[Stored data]
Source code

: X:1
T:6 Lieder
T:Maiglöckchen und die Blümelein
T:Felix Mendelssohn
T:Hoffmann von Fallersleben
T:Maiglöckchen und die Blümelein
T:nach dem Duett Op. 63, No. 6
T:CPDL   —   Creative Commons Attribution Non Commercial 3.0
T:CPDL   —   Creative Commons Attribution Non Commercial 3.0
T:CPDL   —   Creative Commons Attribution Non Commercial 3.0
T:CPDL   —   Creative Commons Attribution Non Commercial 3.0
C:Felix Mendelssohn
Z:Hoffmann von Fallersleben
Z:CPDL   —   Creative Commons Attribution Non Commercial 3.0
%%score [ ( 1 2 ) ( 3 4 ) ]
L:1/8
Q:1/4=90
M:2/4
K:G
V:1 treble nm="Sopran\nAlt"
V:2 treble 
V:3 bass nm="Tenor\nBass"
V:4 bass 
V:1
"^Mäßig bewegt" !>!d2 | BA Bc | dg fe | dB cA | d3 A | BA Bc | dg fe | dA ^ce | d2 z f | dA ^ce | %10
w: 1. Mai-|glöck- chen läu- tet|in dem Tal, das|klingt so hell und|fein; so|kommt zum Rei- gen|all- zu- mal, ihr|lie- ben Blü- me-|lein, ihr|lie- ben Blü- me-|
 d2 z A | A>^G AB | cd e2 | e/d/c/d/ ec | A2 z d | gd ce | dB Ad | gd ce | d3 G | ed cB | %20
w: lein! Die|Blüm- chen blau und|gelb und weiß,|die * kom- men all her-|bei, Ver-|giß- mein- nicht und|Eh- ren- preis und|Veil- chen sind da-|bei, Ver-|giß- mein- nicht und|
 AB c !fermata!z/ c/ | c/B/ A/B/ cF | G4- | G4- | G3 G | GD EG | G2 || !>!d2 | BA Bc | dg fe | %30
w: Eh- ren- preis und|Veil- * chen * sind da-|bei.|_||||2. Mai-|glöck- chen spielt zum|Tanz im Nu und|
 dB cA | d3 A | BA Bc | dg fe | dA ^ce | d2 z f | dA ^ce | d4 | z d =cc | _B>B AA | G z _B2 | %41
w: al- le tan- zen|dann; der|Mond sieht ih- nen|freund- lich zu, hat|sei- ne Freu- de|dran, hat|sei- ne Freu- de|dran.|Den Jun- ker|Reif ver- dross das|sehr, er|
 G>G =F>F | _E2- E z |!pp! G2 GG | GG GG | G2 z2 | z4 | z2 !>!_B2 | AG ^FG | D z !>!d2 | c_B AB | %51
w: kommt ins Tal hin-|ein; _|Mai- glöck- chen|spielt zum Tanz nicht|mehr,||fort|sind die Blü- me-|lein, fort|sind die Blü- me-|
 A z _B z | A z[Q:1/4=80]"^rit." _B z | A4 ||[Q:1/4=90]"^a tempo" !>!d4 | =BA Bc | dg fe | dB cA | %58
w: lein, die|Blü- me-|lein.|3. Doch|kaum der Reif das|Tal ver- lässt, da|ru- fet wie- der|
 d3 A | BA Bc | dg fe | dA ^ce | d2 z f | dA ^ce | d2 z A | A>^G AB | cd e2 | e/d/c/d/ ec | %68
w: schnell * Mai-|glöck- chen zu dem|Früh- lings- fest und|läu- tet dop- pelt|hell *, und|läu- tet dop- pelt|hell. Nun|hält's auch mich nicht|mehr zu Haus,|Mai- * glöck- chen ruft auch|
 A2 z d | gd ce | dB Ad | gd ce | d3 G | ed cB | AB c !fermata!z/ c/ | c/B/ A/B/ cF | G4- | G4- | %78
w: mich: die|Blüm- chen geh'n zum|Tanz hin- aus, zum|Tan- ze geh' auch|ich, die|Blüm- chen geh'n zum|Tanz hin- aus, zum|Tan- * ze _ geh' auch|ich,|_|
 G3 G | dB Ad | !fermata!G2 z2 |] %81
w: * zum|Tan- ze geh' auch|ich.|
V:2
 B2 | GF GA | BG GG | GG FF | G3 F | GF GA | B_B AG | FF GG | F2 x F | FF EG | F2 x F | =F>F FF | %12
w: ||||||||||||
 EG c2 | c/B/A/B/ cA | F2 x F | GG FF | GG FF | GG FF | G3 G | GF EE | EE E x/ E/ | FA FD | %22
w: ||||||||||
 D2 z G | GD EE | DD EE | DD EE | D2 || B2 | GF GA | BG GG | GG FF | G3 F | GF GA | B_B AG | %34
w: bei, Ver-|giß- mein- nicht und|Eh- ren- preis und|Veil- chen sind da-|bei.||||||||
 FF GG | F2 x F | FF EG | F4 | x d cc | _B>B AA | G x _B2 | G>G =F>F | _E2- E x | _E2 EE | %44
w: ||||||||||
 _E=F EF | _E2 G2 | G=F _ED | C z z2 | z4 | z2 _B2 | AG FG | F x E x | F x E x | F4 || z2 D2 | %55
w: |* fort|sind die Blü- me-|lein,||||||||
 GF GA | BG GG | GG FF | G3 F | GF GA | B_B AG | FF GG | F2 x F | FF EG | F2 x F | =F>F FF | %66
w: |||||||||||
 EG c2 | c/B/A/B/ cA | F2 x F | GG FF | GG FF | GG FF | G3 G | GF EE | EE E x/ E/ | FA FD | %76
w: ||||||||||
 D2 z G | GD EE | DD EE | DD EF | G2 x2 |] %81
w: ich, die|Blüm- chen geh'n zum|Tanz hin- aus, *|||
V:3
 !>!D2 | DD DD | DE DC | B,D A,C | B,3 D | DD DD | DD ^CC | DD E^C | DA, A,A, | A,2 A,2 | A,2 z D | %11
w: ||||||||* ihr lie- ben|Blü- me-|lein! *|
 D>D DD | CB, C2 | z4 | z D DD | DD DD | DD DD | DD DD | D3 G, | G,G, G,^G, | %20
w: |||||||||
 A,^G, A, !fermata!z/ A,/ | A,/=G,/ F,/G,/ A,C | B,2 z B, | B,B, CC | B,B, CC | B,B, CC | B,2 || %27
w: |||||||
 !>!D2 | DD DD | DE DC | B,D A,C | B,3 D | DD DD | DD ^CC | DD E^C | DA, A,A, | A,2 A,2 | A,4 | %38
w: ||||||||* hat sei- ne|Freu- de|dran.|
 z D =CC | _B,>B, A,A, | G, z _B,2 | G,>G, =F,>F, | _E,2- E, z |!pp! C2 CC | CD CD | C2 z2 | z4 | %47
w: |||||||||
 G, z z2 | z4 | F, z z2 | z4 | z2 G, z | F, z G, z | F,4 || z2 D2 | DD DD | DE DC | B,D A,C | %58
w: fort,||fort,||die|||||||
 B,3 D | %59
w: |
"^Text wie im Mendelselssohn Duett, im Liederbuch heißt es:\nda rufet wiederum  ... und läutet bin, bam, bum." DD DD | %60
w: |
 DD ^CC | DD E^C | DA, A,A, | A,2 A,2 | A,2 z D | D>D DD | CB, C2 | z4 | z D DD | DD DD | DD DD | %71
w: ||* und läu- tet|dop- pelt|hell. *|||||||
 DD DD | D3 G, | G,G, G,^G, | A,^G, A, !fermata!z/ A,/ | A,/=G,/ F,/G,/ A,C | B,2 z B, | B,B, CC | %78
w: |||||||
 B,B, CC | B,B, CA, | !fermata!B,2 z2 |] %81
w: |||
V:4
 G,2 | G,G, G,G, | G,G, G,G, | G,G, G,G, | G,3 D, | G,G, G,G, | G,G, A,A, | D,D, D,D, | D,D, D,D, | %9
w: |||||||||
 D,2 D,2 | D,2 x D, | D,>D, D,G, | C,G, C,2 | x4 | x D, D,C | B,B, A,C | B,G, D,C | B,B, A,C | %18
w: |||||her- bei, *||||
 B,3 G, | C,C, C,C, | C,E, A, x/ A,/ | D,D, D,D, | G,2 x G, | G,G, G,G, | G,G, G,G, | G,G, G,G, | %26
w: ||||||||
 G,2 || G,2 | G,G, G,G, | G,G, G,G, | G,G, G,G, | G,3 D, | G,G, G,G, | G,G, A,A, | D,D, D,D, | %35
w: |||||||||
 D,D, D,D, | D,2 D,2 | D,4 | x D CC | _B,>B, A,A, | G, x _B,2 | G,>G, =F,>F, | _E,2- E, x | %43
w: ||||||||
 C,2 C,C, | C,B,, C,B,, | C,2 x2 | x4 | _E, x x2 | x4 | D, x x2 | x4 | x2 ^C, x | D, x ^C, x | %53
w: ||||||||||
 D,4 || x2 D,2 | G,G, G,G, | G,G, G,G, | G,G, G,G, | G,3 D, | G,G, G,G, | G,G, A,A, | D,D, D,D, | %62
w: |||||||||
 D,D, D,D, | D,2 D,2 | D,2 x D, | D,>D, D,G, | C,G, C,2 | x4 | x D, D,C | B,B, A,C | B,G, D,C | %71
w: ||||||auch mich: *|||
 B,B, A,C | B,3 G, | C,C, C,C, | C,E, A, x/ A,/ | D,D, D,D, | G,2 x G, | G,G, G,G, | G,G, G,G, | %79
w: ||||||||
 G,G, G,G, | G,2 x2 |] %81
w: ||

> **Written task**
The line containing "B,3 D | %59" marks where to begin; the last line of the records marks where to stop. Copy both and all between, exactly.

> **Solution for this problem**
 B,3 D | %59
w: |
"^Text wie im Mendelselssohn Duett, im Liederbuch heißt es:\nda rufet wiederum  ... und läutet bin, bam, bum." DD DD | %60
w: |
 DD ^CC | DD E^C | DA, A,A, | A,2 A,2 | A,2 z D | D>D DD | CB, C2 | z4 | z D DD | DD DD | DD DD | %71
w: ||* und läu- tet|dop- pelt|hell. *|||||||
 DD DD | D3 G, | G,G, G,^G, | A,^G, A, !fermata!z/ A,/ | A,/=G,/ F,/G,/ A,C | B,2 z B, | B,B, CC | %78
w: |||||||
 B,B, CC | B,B, CA, | !fermata!B,2 z2 |] %81
w: |||
V:4
 G,2 | G,G, G,G, | G,G, G,G, | G,G, G,G, | G,3 D, | G,G, G,G, | G,G, A,A, | D,D, D,D, | D,D, D,D, | %9
w: |||||||||
 D,2 D,2 | D,2 x D, | D,>D, D,G, | C,G, C,2 | x4 | x D, D,C | B,B, A,C | B,G, D,C | B,B, A,C | %18
w: |||||her- bei, *||||
 B,3 G, | C,C, C,C, | C,E, A, x/ A,/ | D,D, D,D, | G,2 x G, | G,G, G,G, | G,G, G,G, | G,G, G,G, | %26
w: ||||||||
 G,2 || G,2 | G,G, G,G, | G,G, G,G, | G,G, G,G, | G,3 D, | G,G, G,G, | G,G, A,A, | D,D, D,D, | %35
w: |||||||||
 D,D, D,D, | D,2 D,2 | D,4 | x D CC | _B,>B, A,A, | G, x _B,2 | G,>G, =F,>F, | _E,2- E, x | %43
w: ||||||||
 C,2 C,C, | C,B,, C,B,, | C,2 x2 | x4 | _E, x x2 | x4 | D, x x2 | x4 | x2 ^C, x | D, x ^C, x | %53
w: ||||||||||
 D,4 || x2 D,2 | G,G, G,G, | G,G, G,G, | G,G, G,G, | G,3 D, | G,G, G,G, | G,G, A,A, | D,D, D,D, | %62
w: |||||||||
 D,D, D,D, | D,2 D,2 | D,2 x D, | D,>D, D,G, | C,G, C,2 | x4 | x D, D,C | B,B, A,C | B,G, D,C | %71
w: ||||||auch mich: *|||
 B,B, A,C | B,3 G, | C,C, C,C, | C,E, A, x/ A,/ | D,D, D,D, | G,2 x G, | G,G, G,G, | G,G, G,G, | %79
w: ||||||||
 G,G, G,G, | G,2 x2 |] %81
w: ||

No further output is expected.